Output every entry exactly, without any pictures.

*** Records provided

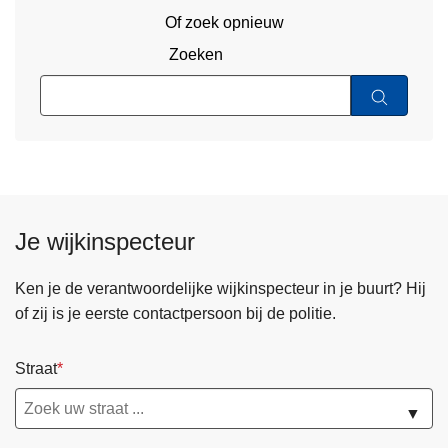
Of zoek opnieuw
Zoeken
Je wijkinspecteur
Ken je de verantwoordelijke wijkinspecteur in je buurt? Hij
of zij is je eerste contactpersoon bij de politie.
Straat
▼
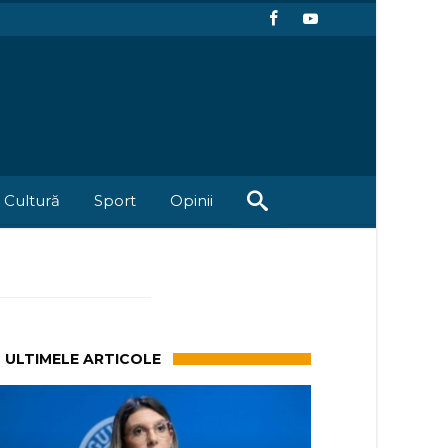
Cultură
Sport
Opinii
ULTIMELE ARTICOLE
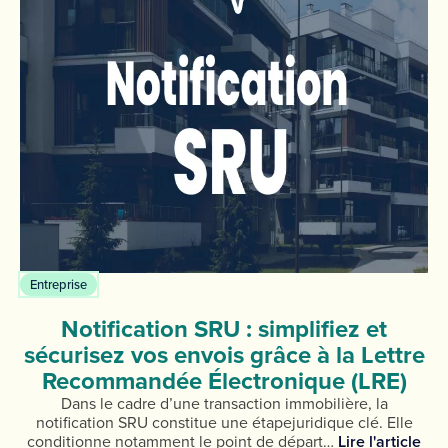
Entreprise
Notification SRU : simplifiez et
sécurisez vos envois grâce à la Lettre
Recommandée Électronique (LRE)
Dans le cadre d’une transaction immobilière, la
notification SRU constitue une étapejuridique clé. Elle
conditionne notamment le point de départ…
Lire l'article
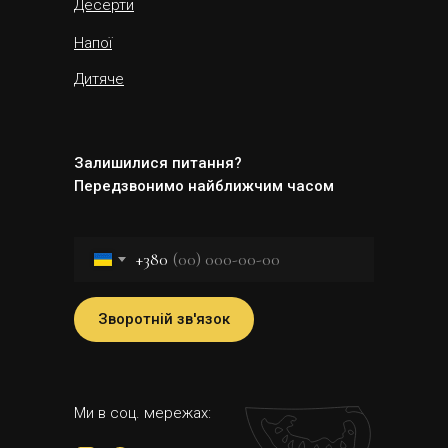
Десерти
Напої
Дитяче
Залишилися питання?
Передзвонимо найближчим часом
+380
Зворотній зв'язок
Ми в соц. мережах:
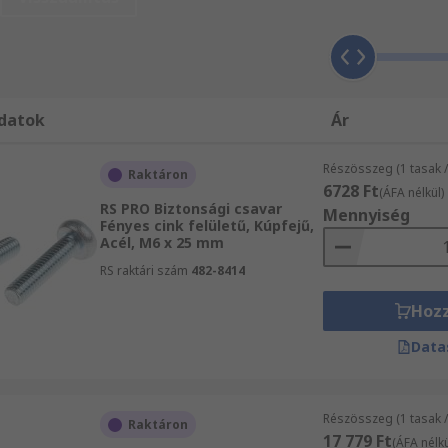
rok és egyéb kiegészítő árucikkek másnapi kiszállításából.
supán egy-egy árucikket rendel, mindenképpen részesülhet a
asabb szintű elvárásainak is megfelelnek. Kérjük, vásárlás
ben áttekinti az RS weboldalát, meg fogja találni a műszaki
zes Csavarok és kiegészítő termék illetve azok felhasználá
datok
Ár
omború fejű süllyesztett, anyás csavarok és kiegészítő te
nnyiséget, és a felhasználhatóságot, nyerjen a működtetésü
Részösszeg (1 tasak 
Raktáron
6728 Ft
(ÁFA nélkül)
RS PRO Biztonsági csavar
Mennyiség
Fényes cink felületű, Kúpfejű,
Acél, M6 x 25 mm
RS raktári szám
482-8414
Hoz
Data
Részösszeg (1 tasak 
Raktáron
17 779 Ft
(ÁFA nélkü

******

Output for this task:
Of zoek opnieuw
Zoeken
Je wijkinspecteur
Ken je de verantwoordelijke wijkinspecteur in je buurt? Hij
of zij is je eerste contactpersoon bij de politie.
Straat
▼
Cultură
Sport
Opinii
ULTIMELE ARTICOLE
Entreprise
Notification SRU : simplifiez et
sécurisez vos envois grâce à la Lettre
Recommandée Électronique (LRE)
Dans le cadre d’une transaction immobilière, la
notification SRU constitue une étapejuridique clé. Elle
conditionne notamment le point de départ…
Lire l'article
Десерти
Напої
Дитяче
Залишилися питання?
Передзвонимо найближчим часом
+380
Зворотній зв'язок
Ми в соц. мережах:
rok és egyéb kiegészítő árucikkek másnapi kiszállításából.
supán egy-egy árucikket rendel, mindenképpen részesülhet a
asabb szintű elvárásainak is megfelelnek. Kérjük, vásárlás
ben áttekinti az RS weboldalát, meg fogja találni a műszaki
zes Csavarok és kiegészítő termék illetve azok felhasználá
datok
Ár
omború fejű süllyesztett, anyás csavarok és kiegészítő te
nnyiséget, és a felhasználhatóságot, nyerjen a működtetésü
Részösszeg (1 tasak 
Raktáron
6728 Ft
(ÁFA nélkül)
RS PRO Biztonsági csavar
Mennyiség
Fényes cink felületű, Kúpfejű,
Acél, M6 x 25 mm
RS raktári szám
482-8414
Hoz
Data
Részösszeg (1 tasak 
Raktáron
17 779 Ft
(ÁFA nélkü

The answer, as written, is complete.